1996 British TV sitcom

Married for Life is a British seven-episode sitcom with one series. It was produced by Central Television and Columbia TriStar Central Productions and is a remake of the American sitcom Married... with Children.

==Cast==
The Bundys were renamed as the Butlers: Russ Abbot played Ted/Al, Susan Kyd was Pam/Peggy, Lucy Blakely played Nikki/Kelly, and Peter England was Lee/Bud. The Rhoadeses were renamed Hollingsworth: the Steve character was recast with Hugh Bonneville and Marcy was renamed Judy and played by Julie Dawn Cole. The series featured an early performance from Rob Brydon.

==Episode list==

| No. | Title | Directed by | Written by | Original release date |
| 1 | "For Whom the Bell Tolls" | Terry Kinane | Katherine Green and Richard Gurman | 5 March 1996 |
When Ted receives a high phone bill, Pam and the kids swear they didn't do it. Ted complains to the phone company and they promptly turn off his phone, which spells disaster. Remake of Married... with Children episode Nº 20.
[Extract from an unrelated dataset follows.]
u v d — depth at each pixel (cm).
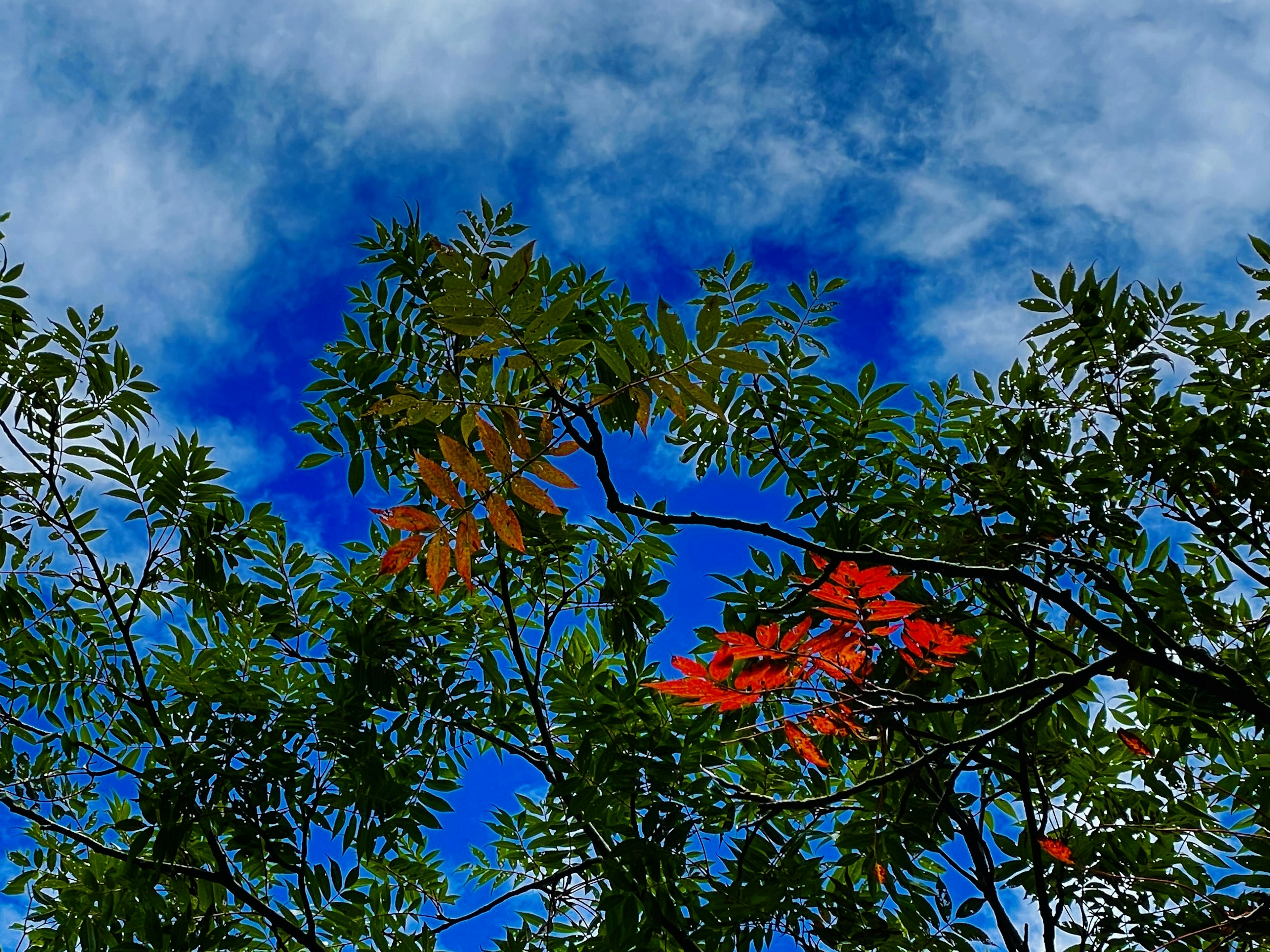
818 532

| 2 | "If I Were a Rich Man" | Terry Kinane | Sandy Sprung and Marcy Vosburgh | 12 March 1996 |
When the bank loses a large amount of money, everyone blames Ted. He denies his guilt but points out that if he did have the money, he wouldn't share with those who had been mean to him. Soon everyone is treating Ted like a king. Remake of Married... with Children episode Nº 16.
| 3 | "Sixteen Years and What Do You Get?" | Terry Kinane | Katherine Green and Richard Gurman | 19 March 1996 |
Pam and Ted plan a big celebration for their 16th anniversary. Although they say no gifts, Ted plans to buy Pam a watch. When the kids tell Pam this, she buys him an expensive gift. Unfortunately, when Ted goes to the jewellery store his credit card is denied. Remake of Married... with Children episode Nº 6.
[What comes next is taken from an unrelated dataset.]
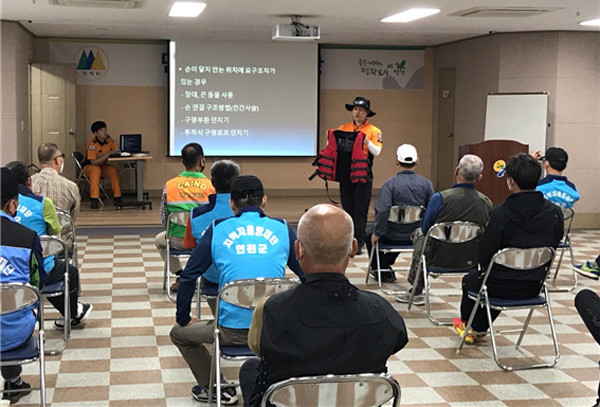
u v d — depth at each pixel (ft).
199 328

| 4 | "Where's the Boss?" | Terry Kinane | Sandy Sprung and Marcy Vosburgh | 26 March 1996 |
When Ted hears his boss has been killed in a plane crash, he's upset that he's never met the man. When he finds out that his boss survived, he decides to quit his job if the man won't come meet his employees. The boss doesn't appear, so Ted stays home with Pam and watches daytime TV. Remake of Married... with Children episode Nº 12.
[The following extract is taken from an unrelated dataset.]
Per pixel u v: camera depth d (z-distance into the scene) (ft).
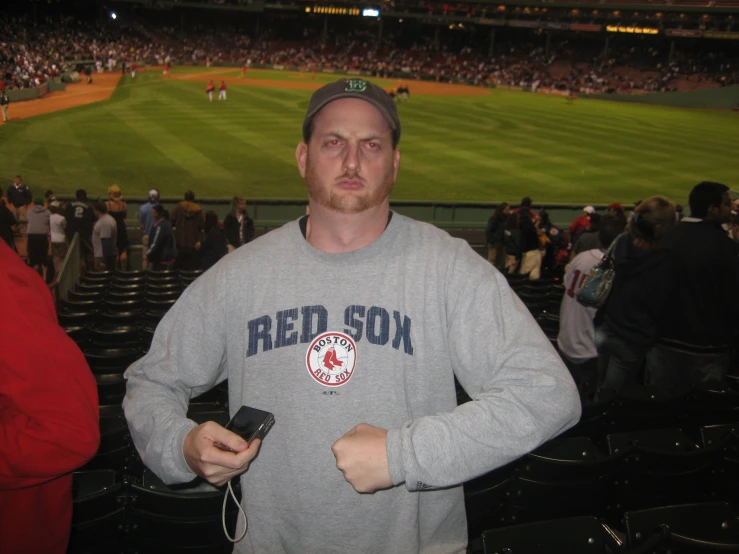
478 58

| 5 | "Whose Room Is It Anyway?" | Terry Kinane | Sandy Sprung and Marcy Vosburgh | 2 April 1996 |
While Ted scolds his family for their endless, useless spending, the Hollingsworths receive a tax refund and decide to build an extra room onto their house. Unfortunately, they need Ted's OK to continue the project. Remake of Married... with Children episode Nº 4.
| 6 | "My Mum, the Mum" | Terry Kinane | Jan Rosenbloom | 9 April 1996 |
When Lee loses his new jacket, Ted decides to teach him the value of money by making him work at the shoe store. Elsewhere, Nikki volunteers Pam to cook for Career Day at her school, and Pam gives the class advice on being a stay-at-home mum. Remake of Married... with Children episode Nº 47.
| 7 | "Eatin' Out" | Terry Kinane | Sandy Sprung and Marcy Vosburgh | 16 April 1996 |
After receiving a small inheritance, the family decides to spend the money on a fancy meal. Unfortunately, after eating, Ted realizes he left his wallet at home. Remake of Married... with Children episode Nº 46.